Introduction: Besides clinicopathological parameters, molecular markers can be very important, and further characterize colorectal carcinomas into chromosomally unstable, microsatellite instable and "CqG-island methylator phenotype" groups.
Aim: To study the frequency of microsatellite instability using immunohistochemical evaluation of MLH1, MSH2, MSH6 and PMS2 proteins in colorectal carcinoma.
Method: 122 colorectal carcinomas as well as in 69 paired liver metastases were evaluated. Additionally, prognostic and predictive potential of mismatch repair status was tested.

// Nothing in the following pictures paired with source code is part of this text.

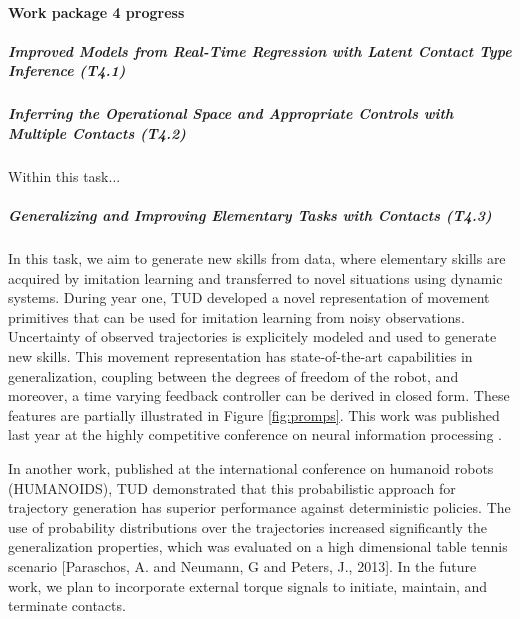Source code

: 

\paragraph{Work package 4 progress}

\subparagraph{Improved Models from Real-Time Regression with Latent Contact Type Inference (T4.1)}



\subparagraph{Inferring the Operational Space and Appropriate Controls with Multiple Contacts (T4.2)}

Within this task...


\subparagraph{Generalizing and Improving Elementary Tasks with Contacts (T4.3)}

In this task, we aim to generate new skills from data, where elementary skills 
are acquired by imitation learning and transferred to novel situations using 
dynamic systems. During year one, TUD developed a novel representation of 
movement primitives that can be used for imitation learning from noisy observations.
Uncertainty of observed trajectories is explicitely modeled and used to generate new skills.
This movement representation has state-of-the-art capabilities in generalization, 
coupling between the degrees of freedom of the robot, and moreover, 
a time varying feedback controller can be derived in closed form. 
These features are partially illustrated in Figure \ref{fig:promps}.
This work was published
last year at the highly competitive conference on neural information processing \cite{Paraschos_NIPS_2013}.


In another work, published at the international conference on humanoid robots (HUMANOIDS), 
TUD demonstrated that this probabilistic approach for trajectory generation
has superior performance against deterministic policies. The use of
probability distributions over the trajectories increased significantly
 the generalization properties, which was evaluated on a high dimensional table
tennis scenario [Paraschos, A. and  Neumann, G and  Peters, J., 2013]. 
In the future work, we plan to incorporate external torque signals to initiate, 
maintain, and terminate contacts.

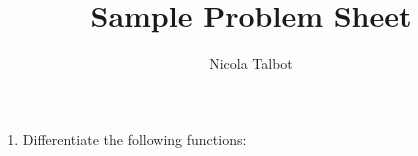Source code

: \documentclass[a4paper]{article}
\begin{document}
\title{Sample Problem Sheet}
\author{Nicola Talbot}
\maketitle

\begin{enumerate}

\item Differentiate the following functions:
\newcount\oldseed
\PSNgetrandseed\oldseed
\begin{enumerate}
\end{enumerate}
\PSNrandseed\oldseed





\end{enumerate}
\end{document}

Results: Microsatellite instable phenotype was identified in 11.5% (14/122) of the tumours. There were no differences regarding staining intensity of tumour regions. Mismatch repair status was discordant in primaries vs. metastases in 20.2%. There was no difference in progression free- and overall survival according to mismatch repair status. The mismatch repair status was not predictive for survival within systemic therapy regimen groups.
Conclusions: The subgroups of colorectal carcinomas could be evaluated in a larger and homogenised patient cohort to predict prognosis and response to therapy.
Keywords: colorectal cancer; colorectalis carcinoma; liver metastasis; microsatellite instability; mikroszatellita-instabilitás; májmetasztázis.